Goraždevac (Гораждевац, Gorazhdevc or Kastrat/Kastrati) is a village near the city of Peja in Kosovo. It has been inhabited since at least the thirteenth century, when it was mentioned in the chrysobull of Stefan Nemanja (or his son, Stefan the First-Crowned).

==History==
During World War II, 47 Serbs and Montenegrins were killed in the village in 1941 by Albanian paramilitaries. As a Serb-inhabited enclave in a heavily Albanian-inhabited region of western Kosovo, Goraždevac has been the scene of ethnic tensions between the two communities. It was the scene of attacks by the guerilla group, the Kosovo Liberation Army, in the late 1990s as they fought the Serb military forces, accused of committing atrocities against the Albanian population. After the end of the Kosovo War in June 1999, many of its population of around 2,000 Serbs fled attacks by Albanian militants, though some later returned. The population today is said to be around 850 people.

In June 2003, Veselin Besović from Goraždevac was sentenced by an international court in Peja to serve seven years in prison for crimes allegedly committed in the villages of Čuska and Zahać. He has appealed.

According to the 2011 census in Kosovo, the village had 570 people, of whom 255 were Serbs (44.7%), 148 were Albanians (25.9%), 139 Roma and Egyptians (24.4%), 26 Bosniaks (4.6%) and 2 others.
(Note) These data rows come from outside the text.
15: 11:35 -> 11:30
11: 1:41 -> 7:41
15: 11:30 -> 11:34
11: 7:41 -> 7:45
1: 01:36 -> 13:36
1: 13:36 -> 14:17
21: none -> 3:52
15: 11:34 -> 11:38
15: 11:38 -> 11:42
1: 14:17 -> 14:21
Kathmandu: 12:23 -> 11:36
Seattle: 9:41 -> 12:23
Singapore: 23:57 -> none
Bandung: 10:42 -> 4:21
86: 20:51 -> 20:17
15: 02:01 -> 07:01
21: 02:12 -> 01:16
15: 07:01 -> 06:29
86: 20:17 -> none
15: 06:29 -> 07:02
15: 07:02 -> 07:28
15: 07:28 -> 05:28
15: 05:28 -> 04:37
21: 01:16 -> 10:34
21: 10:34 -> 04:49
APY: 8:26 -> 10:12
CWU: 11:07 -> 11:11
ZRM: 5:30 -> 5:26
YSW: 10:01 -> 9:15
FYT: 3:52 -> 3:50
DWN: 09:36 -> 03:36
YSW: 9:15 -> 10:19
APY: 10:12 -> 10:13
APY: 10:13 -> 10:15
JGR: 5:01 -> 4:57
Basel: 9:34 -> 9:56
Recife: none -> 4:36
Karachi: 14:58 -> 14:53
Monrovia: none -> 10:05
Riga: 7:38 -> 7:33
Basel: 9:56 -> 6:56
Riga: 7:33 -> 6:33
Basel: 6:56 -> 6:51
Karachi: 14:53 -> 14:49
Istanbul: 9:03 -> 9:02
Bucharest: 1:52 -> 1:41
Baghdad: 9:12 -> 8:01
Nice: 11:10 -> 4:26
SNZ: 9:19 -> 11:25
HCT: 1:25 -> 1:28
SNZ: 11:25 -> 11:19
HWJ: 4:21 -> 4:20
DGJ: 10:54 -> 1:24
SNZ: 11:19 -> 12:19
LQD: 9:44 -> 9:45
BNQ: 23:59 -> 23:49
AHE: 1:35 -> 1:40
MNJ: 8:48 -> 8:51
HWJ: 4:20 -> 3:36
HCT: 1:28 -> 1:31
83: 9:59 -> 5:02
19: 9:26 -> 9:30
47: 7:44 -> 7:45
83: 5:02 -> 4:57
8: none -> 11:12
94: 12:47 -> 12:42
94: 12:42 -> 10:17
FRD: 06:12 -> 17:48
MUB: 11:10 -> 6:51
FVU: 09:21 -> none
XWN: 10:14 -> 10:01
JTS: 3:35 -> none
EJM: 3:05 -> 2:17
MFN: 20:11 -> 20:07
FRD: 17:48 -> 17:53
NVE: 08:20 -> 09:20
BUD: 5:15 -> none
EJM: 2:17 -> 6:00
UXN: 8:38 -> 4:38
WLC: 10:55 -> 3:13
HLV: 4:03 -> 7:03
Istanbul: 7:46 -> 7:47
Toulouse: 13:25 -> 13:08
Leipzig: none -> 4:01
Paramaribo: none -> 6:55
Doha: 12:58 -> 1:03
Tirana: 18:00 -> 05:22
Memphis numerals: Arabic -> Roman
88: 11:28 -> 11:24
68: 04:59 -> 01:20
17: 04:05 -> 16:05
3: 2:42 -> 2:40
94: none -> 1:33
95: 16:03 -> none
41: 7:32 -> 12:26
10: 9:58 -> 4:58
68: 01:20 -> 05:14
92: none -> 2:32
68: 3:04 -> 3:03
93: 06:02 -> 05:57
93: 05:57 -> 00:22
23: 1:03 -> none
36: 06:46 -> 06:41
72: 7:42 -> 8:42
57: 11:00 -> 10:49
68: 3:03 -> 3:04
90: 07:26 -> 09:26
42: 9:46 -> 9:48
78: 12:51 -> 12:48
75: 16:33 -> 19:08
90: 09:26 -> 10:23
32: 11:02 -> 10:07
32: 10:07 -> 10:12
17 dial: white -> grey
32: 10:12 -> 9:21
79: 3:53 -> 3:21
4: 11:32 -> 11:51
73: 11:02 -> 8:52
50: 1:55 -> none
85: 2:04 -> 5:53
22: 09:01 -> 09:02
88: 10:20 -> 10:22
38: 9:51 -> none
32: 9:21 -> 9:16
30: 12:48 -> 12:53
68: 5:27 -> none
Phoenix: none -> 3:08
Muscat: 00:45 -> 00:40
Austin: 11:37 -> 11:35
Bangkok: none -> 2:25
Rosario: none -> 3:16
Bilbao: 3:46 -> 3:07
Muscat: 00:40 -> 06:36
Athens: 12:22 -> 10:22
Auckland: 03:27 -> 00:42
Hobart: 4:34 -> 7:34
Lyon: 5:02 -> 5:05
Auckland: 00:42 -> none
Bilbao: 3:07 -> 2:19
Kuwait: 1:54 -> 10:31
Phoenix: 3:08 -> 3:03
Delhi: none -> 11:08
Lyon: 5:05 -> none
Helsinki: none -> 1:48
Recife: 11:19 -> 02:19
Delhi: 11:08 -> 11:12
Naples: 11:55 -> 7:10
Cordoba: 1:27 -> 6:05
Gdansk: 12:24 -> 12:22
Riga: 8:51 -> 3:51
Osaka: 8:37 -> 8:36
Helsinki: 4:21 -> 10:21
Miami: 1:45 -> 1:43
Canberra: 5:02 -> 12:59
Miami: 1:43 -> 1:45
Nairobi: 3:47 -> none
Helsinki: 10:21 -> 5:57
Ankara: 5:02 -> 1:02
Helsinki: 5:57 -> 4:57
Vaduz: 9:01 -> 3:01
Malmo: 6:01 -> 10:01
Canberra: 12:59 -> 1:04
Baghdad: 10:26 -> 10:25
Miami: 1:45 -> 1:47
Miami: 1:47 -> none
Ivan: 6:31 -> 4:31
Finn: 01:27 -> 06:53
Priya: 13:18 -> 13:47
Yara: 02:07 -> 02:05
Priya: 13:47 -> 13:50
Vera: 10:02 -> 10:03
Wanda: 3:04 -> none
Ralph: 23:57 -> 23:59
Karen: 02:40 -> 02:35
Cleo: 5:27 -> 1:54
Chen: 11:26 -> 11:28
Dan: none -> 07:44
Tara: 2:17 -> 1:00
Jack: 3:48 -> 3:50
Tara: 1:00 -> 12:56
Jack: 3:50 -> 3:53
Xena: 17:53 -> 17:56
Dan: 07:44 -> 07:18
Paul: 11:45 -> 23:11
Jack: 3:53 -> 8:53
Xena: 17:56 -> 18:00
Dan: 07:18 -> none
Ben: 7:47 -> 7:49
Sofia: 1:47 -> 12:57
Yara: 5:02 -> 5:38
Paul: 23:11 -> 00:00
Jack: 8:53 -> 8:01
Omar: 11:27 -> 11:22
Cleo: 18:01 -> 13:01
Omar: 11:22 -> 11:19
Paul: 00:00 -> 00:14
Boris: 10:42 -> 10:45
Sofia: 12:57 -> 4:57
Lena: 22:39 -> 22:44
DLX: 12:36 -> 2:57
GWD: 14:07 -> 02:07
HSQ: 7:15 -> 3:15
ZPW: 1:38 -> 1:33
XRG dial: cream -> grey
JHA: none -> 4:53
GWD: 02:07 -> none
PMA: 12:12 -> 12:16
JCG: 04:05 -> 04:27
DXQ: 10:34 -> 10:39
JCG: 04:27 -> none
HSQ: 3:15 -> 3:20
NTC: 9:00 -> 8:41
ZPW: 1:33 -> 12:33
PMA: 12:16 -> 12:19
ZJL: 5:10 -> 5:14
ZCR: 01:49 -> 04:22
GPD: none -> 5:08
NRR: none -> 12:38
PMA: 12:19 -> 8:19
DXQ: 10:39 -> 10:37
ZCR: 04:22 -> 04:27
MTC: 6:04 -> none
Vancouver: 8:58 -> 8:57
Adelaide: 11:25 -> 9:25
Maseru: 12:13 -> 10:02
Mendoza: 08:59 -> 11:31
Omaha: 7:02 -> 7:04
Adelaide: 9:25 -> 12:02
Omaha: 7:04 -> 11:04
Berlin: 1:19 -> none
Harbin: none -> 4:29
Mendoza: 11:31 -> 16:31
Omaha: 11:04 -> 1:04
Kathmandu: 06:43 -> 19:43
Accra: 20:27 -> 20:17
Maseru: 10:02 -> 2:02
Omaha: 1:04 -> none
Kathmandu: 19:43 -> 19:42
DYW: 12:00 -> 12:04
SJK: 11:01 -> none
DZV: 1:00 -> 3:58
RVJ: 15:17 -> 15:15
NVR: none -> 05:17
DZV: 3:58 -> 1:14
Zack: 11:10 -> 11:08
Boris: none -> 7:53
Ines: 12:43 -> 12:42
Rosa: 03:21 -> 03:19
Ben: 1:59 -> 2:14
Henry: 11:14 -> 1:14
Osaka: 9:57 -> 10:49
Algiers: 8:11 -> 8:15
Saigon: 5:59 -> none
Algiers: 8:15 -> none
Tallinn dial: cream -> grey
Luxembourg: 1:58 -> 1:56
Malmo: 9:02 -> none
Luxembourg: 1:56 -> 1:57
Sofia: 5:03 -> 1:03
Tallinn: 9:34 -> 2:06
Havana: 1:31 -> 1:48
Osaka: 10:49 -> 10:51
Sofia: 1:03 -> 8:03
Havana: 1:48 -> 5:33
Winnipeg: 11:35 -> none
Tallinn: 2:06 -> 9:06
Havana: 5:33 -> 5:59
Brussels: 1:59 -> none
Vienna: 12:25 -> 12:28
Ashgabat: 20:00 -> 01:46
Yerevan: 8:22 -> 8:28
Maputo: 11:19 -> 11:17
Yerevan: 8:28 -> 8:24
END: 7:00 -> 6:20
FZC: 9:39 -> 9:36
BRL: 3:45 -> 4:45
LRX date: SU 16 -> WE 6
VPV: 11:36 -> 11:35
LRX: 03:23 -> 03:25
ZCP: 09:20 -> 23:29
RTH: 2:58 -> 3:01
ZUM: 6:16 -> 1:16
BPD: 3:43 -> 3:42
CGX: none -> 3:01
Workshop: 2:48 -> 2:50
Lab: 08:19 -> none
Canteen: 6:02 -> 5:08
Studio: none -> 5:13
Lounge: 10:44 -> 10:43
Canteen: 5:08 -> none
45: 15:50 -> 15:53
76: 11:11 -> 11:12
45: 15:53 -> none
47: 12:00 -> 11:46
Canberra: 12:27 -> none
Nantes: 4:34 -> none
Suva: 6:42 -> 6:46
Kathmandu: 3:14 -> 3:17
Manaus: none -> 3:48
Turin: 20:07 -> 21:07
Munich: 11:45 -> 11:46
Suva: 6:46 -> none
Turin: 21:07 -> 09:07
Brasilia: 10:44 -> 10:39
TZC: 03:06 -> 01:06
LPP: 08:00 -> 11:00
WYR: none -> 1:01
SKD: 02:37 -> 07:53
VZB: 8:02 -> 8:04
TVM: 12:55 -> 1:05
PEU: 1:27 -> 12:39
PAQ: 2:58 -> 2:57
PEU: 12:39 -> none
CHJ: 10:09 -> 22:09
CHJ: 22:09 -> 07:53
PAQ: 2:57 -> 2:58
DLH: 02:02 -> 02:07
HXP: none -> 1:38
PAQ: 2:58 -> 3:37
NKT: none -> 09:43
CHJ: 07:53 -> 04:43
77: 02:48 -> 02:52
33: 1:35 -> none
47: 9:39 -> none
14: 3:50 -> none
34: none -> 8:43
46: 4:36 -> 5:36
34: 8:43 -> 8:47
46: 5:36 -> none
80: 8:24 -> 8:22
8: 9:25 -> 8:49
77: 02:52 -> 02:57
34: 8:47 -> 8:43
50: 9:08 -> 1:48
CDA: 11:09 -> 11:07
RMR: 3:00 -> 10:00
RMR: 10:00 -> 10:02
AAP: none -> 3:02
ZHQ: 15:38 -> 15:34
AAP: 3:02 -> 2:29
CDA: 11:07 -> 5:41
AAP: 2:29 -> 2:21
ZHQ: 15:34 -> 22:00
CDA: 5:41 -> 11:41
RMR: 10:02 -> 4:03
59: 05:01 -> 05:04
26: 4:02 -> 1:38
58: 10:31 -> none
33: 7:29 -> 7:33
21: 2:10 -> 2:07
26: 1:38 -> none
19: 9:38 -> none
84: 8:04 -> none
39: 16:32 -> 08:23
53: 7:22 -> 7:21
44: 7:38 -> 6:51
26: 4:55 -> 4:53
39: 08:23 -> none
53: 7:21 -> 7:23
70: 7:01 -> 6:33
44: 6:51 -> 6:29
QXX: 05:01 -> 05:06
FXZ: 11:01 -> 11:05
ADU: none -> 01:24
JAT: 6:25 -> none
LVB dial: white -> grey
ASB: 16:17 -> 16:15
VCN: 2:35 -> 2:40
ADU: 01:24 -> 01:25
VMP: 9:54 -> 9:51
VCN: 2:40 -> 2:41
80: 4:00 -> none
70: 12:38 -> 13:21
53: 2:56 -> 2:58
The census was partially boycotted by the Serb population.

===2003 Goraždevac murders===

Goraždevac, a village in Kosovo, has faced repeated attacks from unidentified Albanian assailants since the Kosovo War ended. The village is one of several Kosovo Serb enclaves that receive continuous protection from KFOR troops. In August 2003, a 19-year-old Serbian teenager and a 12-year-old boy were killed, with four more children wounded, with fire from automatic rifles, while swimming in the Bistrica near Goraždevac. This attack occurred shortly before 200 Kosovo Serb refugees were set to return to their homes. However, the return plans were abruptly halted due to the incident. The culprits remain unidentified.